- [EXERCISE INSTRUCTIONS]: Copy the passage on free markets and internet regulation from "The author then" up to and including "than the alternative.".

The author then provides an answer to “What Instead?”

Internet bandwidth is, at least currently, a finite resource and has to be allocated somehow. We can let politicians decide, or we can let you and me decide by leaving it up to the free market. If we choose politicians, we will see the Internet become another mismanaged public monopoly, subject to political whims and increased scrutiny from our friends at the NSA. If we leave it up to the free market we will, in time, receive more of what we want at a lower price. It may not be a perfect process, but it will be better than the alternative.

Free markets deal exceptionally well in the process of “creative destruction” economist Joseph Shumpeter championed as the mode by which society raises its standard of living. Although any progress is not without its impediments and free markets aren’t an instant panacea, even U2’s Bono embraced the fact entrepreneurial capitalism does more to eradicate poverty than foreign aid. Especially in the area of technology, government regulation has little, if any place. Governments cannot move fast enough to effectively regulate technology companies because by the time they move, the technology has changed and the debate is irrelevant. Does anyone remember the antitrust cases against Microsoft because of the Internet Explorer browser? The worse services provided by the large telecoms are, the more incentive there will be for entrepreneurs to create new technologies. Five years from now a new satellite technology may emerge that makes fiber obsolete, and we’ll all be getting wireless terabit downloads from space directly to our smartphones, anywhere in the world, for $5/month. Unrealistic? Just think what someone would have said in 1994 if you had tried to explain to them everything you can do today on an iPhone, and at what price.

The author also makes a great case, mid-stream, for small government in general:

Everyone seems to agree that monopolies are bad and competition is good, and just like you, I would like to see more competition. But if monopolies are bad, why should we trust the U.S. government, the largest, most powerful monopoly in the world? We’re talking about the same organization that spent an amount equal to Facebook’s first six years of operating costs to build a health care website that doesn’t work, the same organization that can’t keep the country’s bridges from falling down, and the same organization that spends 320 times what private industry spends to send a rocket into space. … Do you think we’d all be walking around with smartphones today if the government still ran the phone system?

- [SUPPLIED ENTRIES]:
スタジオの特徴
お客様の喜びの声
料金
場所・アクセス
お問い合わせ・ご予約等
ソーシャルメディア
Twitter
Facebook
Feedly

...

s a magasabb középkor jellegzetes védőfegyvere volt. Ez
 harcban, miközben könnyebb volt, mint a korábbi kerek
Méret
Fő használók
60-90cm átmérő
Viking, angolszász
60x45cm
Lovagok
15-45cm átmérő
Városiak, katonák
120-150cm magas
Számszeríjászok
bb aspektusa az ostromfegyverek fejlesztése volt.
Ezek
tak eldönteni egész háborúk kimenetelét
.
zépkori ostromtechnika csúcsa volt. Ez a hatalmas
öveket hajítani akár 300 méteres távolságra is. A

---

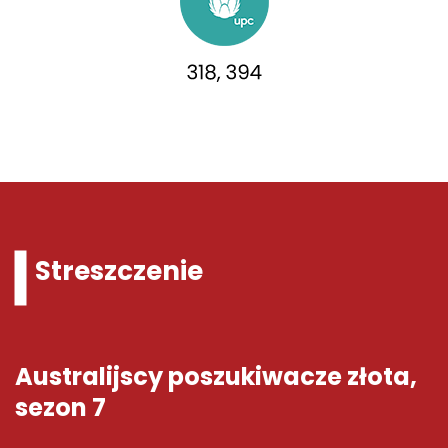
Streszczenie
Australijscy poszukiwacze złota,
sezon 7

- [TASK ANSWER]:
The author then provides an answer to “What Instead?”

Internet bandwidth is, at least currently, a finite resource and has to be allocated somehow. We can let politicians decide, or we can let you and me decide by leaving it up to the free market. If we choose politicians, we will see the Internet become another mismanaged public monopoly, subject to political whims and increased scrutiny from our friends at the NSA. If we leave it up to the free market we will, in time, receive more of what we want at a lower price. It may not be a perfect process, but it will be better than the alternative.